Erfolg wird am Impact gemessen
Individuelle KPIs und datenbasierte Erfolgsmessung der betriebenen Ventures sind das Erfolgsgeheimnis des LHI. Die Wirksamkeit der Initiativen wird unter anderem an dem kommerziellen Impact gemessen, der für die Lufthansa Group generiert wird. Dazu zählen inkrementelle Erlöse ebenso wie Kostenreduktionen und Innovationsbeiträge zum Kerngeschäft. Neben dem kommerziellen Impact geht es auch darum, Ausgründungen zu vollziehen: eigenständige GmbHs mit Beteiligung der Lufthansa, die idealerweise das Potenzial haben, sich am Markt durchzusetzen – im besten Fall bis zum Unicorn. Ein Beispiel für eine erfolgreiche Ausgründung ist etwa der Serviceprovider Cosmos. Das Start-up nutzt Technologien wie Machine Learning, um kontinuierliche Serviceverbesserungen voranzutreiben und Verzögerungen, die durch ineffiziente Prozesse verursacht werden, zu beheben. Eine weitere Ausgründung ist SQUAKE, ein Climate-Tech-Start-up, das Unternehmen dabei unterstützt, CO₂-Emissionen in den Bereichen Travel, Logistik und Mobilität automatisiert zu berechnen und klimawirksam zu kompensieren.
Vielfalt der Innovationsvehikel
Strategisch durchdacht und methodisch breit aufgestellt zeigt sich die Innovationslandschaft des Logistikunternehmens DB Schenker. „Wir sehen eine klare Trennung zwischen der Optimierung bestehender Geschäftsmodelle und dem Aufbau neuer, zukunftsweisender Geschäftsfelder“, sagt Tobias Ledermann, Head of Venture Building bei DB Schenker. Entsprechend unterschiedlich sind die Innovationsstrukturen, die zum Einsatz kommen. Im Unterschied zu klassischen Innovationsformaten wie Labs oder internen Venture-Projekten setzt das Venture Studio von DB Schenker bewusst auf einen marktorientierten Aufbau von Geschäftsmodellen.

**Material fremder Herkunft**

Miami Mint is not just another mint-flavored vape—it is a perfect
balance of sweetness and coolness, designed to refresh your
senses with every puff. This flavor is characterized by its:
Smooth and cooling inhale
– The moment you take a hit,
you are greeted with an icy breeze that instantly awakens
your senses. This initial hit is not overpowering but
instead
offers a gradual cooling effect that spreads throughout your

„Nur was den Markt und insbesondere externe Investoren überzeugt, wird im Venture Studio weiterentwickelt“, erklärt Ledermann. Die Voraussetzung, externe Investor:innen zu gewinnen, verändert den Prozess von Beginn an: Geschäftsmodelle müssen strukturell tragfähig und skalierbar sein. „Man trifft von der ersten Stunde an ganz andere strukturelle Entscheidungen, weil man weiß, man muss gewissen Kriterien entsprechen, um überhaupt eine Chance auf Finanzierung zu haben“, so Ledermann.

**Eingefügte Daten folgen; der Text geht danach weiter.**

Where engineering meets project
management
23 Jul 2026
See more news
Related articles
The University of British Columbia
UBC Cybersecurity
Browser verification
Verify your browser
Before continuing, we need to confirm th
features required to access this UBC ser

Strategieentscheidung Gründerauswahl
Vor diesem Hintergrund werden andere Gründerpersönlichkeiten angesprochen, die den hohen Anforderungen externer Investor:innen gewachsen sind. „Für unsere Ventures kommen ausschließlich Top-Profile infrage“, sagt Tobias Ledermann. Denn nur diese hätten ausreichende Erfolgschancen bei den anstehenden Finanzierungsrunden. Anders als im klassischen Corporate Venture Building halten diese Gründer:innen überwiegend die Mehrheit am Unternehmen. „Damit schaffen wir starke Anreizmodelle und gewinnen attraktive Profile“, betont Ledermann. Von Beginn an werden dadurch unternehmerische Akzente gesetzt, die sich später in einer deutlich höheren Marktfähigkeit niederschlagen.
Und wenn ein Vorhaben diese Anforderungen nicht erfüllt? „Dann greift der Filter sehr früh – und das ist auch richtig so“, so Ledermann, mindestens die Hälfte aller Ventures ändert in der Entwicklungsphase ihre Inhalte, um dann zum Erfolg zu kommen. Beispiele für Ventures aus dem DB Schenker Venture Studio zeigen die Bandbreite und Marktnähe der entwickelten Geschäftsmodelle: Das LogTech-Start-up Northbound verbessert die Steuerung von Containern entlang der Inbound-Logistikkette, insbesondere zwischen Seehäfen und Lagerhäusern, um Transportwege effizienter und transparenter zu gestalten. RELI berücksichtigt „Echtzeit Risiken“ und bietet so innovative, datengetriebene Versicherungslösungen für den Landverkehr. NxtLog, aus der internen Venture Building Einheit, unterstützt Unternehmen bei der aktiven Auswertung, Steuerung und Reduktion ihrer Transportemissionen.